When the term “abortionist” comes up in conversation, does the word “hero” usually follow?
That’s the light in which the LA Times decided to tell Willie Parker’s story, in a piece about his acceptance of an award from a pro-choice women’s group.
The liberal media has embraced Parker’s story, especially since his memoir, Life’s Work: A Moral Argument for Choice, came out earlier this spring. He has been interviewed on “The Daily Show,” featured in Rolling Stone magazine, and overall heralded by the liberal left as a Christian hero, mostly because he believes that pro-choice values do not contradict with Christian ethics.
The article, written by Robin Abcarian, pulls out the anecdote Parker tells about the Good Samaritan, quoting his memoir: “For the Samaritan, the person in need was a fallen traveler. For me, it was a pregnant woman.” Abcarian calls this sentiment an “epiphany” and finds that through Parker’s logic, the restriction of abortion is in fact “a profound injustice.”
She applies the same description to Joyce Schorr, founder of the Women’s Reproductive Rights Assistance Project. The small group has focused on ensuring that women who can’t afford abortions are able to get them, through donations and a group of volunteers. In the same tone, this group decided to give Parker their “Person of the Year” award, a prestigious title coming from a group composed of 50 volunteers with no set location for their work.
Abcarian also decides that Schorr, influenced by what she calls “the underground railroad for women needing abortions in the years before the Supreme Court legalized abortion,” is a hero in the same way as Parker. While both individuals probably do belong in the same category, it's doubtful as to whether or not hero is the right description for them.
Abcarian does admit that there is in fact an abortion debate in this country, but for her, the decision remains unmovable. There is only one right, and that is the right to abortion. She writes, “The fundamental precept enshrined in Roe vs. Wade, that women have a fundamental right to control their own bodies, still stands.” However, she neglects to mention the precise wording of the ruling in Roe vs. Wade, which does not mention this right to control one’s own body, only the right to abortion as made legal through the loophole found in the Due Process Clause of the 14th Amendment in the Bill of Rights.

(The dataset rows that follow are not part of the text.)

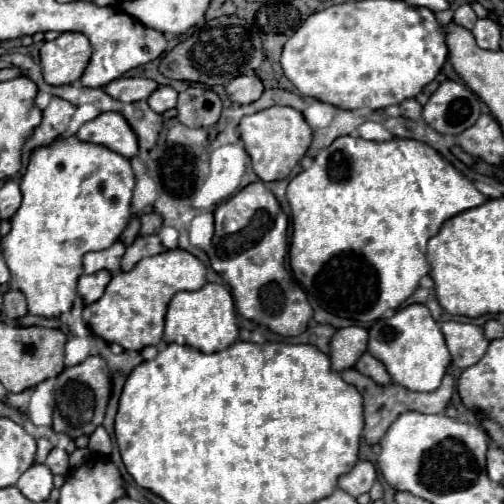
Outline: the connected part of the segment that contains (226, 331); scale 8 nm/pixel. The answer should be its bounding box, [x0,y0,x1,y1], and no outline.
[165,283,237,353]

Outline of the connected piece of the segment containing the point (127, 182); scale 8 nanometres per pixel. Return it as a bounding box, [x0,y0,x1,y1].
[1,135,135,317]

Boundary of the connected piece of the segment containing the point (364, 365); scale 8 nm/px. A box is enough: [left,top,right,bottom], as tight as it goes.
[355,351,391,385]

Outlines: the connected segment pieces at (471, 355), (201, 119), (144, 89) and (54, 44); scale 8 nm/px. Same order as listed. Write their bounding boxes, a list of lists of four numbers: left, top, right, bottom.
[[441,321,489,369],[177,85,221,127],[105,77,159,103],[41,33,91,85]]

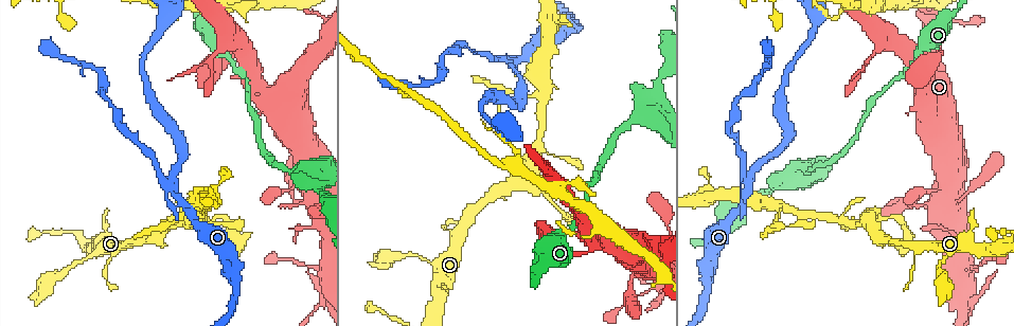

She ends her piece by calling Parker and Schorr “heroes,” and states that the “antiabortion mission is doomed to fail” because of their work. Their work, which heavily blurs the moral lines previously set by the pro-life movement, allows for some ambiguity in the pro-choice propaganda. In her eyes, more propaganda put out there by the pro-choice movement implies more likelihood of failure for the other side.